This last weekend at the Google Summer of Code Mentor's Summit I had a
chance to compare notes with a Crystal Space developer.  They've chosen
Bullet for their physics engine over ODE and heavily encouraged me to look
into it for PySoy.

We originally went with ODE because it's what Soya used and thus many of us
were already familiar with it, and at the time Bullet was just a collision
library (not handling physics at all).  Since then it appears that Bullet
has surpassed ODE, being used for many mainstream games and even being
ported to the PS3.

There appears to be a few limitations, such as fewer supported joint types
(Bullet calls them constraints), but many new features such as soft body
physics and more collision shapes.  I have been told by many people that
Bullet is far more optimized for collision than ODE thanks to a great deal
of work by commercial game developers adapting it for their needs.
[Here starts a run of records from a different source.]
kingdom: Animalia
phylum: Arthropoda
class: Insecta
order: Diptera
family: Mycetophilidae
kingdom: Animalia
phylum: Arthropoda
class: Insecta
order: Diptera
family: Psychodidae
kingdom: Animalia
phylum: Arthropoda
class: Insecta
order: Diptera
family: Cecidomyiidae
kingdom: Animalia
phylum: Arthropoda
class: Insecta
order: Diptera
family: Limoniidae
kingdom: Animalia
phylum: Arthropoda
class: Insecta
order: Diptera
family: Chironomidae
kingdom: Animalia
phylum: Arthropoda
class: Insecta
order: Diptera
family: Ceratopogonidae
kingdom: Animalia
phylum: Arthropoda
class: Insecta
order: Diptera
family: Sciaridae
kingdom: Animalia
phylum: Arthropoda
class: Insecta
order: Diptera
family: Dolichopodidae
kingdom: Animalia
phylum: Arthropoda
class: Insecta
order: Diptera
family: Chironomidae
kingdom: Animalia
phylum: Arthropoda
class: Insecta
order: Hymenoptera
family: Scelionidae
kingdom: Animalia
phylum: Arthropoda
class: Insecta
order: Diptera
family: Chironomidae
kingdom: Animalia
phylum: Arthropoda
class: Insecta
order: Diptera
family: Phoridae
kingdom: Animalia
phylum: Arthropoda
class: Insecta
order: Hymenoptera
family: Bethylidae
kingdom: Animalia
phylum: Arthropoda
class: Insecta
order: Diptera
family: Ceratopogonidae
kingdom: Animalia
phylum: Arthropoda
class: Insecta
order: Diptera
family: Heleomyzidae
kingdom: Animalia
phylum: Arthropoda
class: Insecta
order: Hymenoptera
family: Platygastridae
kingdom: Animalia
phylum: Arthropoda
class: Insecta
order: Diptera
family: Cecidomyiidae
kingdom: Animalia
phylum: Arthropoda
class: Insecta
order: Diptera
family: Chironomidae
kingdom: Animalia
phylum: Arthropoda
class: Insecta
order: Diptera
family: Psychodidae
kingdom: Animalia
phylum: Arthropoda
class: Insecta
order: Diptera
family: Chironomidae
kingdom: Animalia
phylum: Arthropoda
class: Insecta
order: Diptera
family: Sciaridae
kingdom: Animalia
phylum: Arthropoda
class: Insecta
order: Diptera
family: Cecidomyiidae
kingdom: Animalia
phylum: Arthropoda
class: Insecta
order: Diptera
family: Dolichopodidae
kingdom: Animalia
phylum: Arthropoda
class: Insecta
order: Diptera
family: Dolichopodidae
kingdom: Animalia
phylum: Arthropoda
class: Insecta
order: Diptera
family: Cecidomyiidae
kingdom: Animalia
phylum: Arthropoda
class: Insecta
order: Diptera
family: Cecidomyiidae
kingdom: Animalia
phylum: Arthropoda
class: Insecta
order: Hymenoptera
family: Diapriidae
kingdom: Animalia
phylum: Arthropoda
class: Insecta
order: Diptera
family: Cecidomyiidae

Another huge advantage of Bullet over ODE is that it actually is designed to
be a dependency, where ODE we get into a compatibility hell since it can be
built so many different ways and potentially conflict with expected
behaviour.  The recommendation by the ODE team has always been to build our
own copy of ODE just for our engine and not using a system-wide ODE
installed as a dependency.

I think it would be unwise for us to do anything along these lines until
after beta-3 release, but I would like to have a roadmap for beta-4 that
settles the physics library question soon.  Our roadmap needs to be
seriously revised in any case.

Other comments on Bullet vs ODE?  Preferences?  Volunteers to do this work?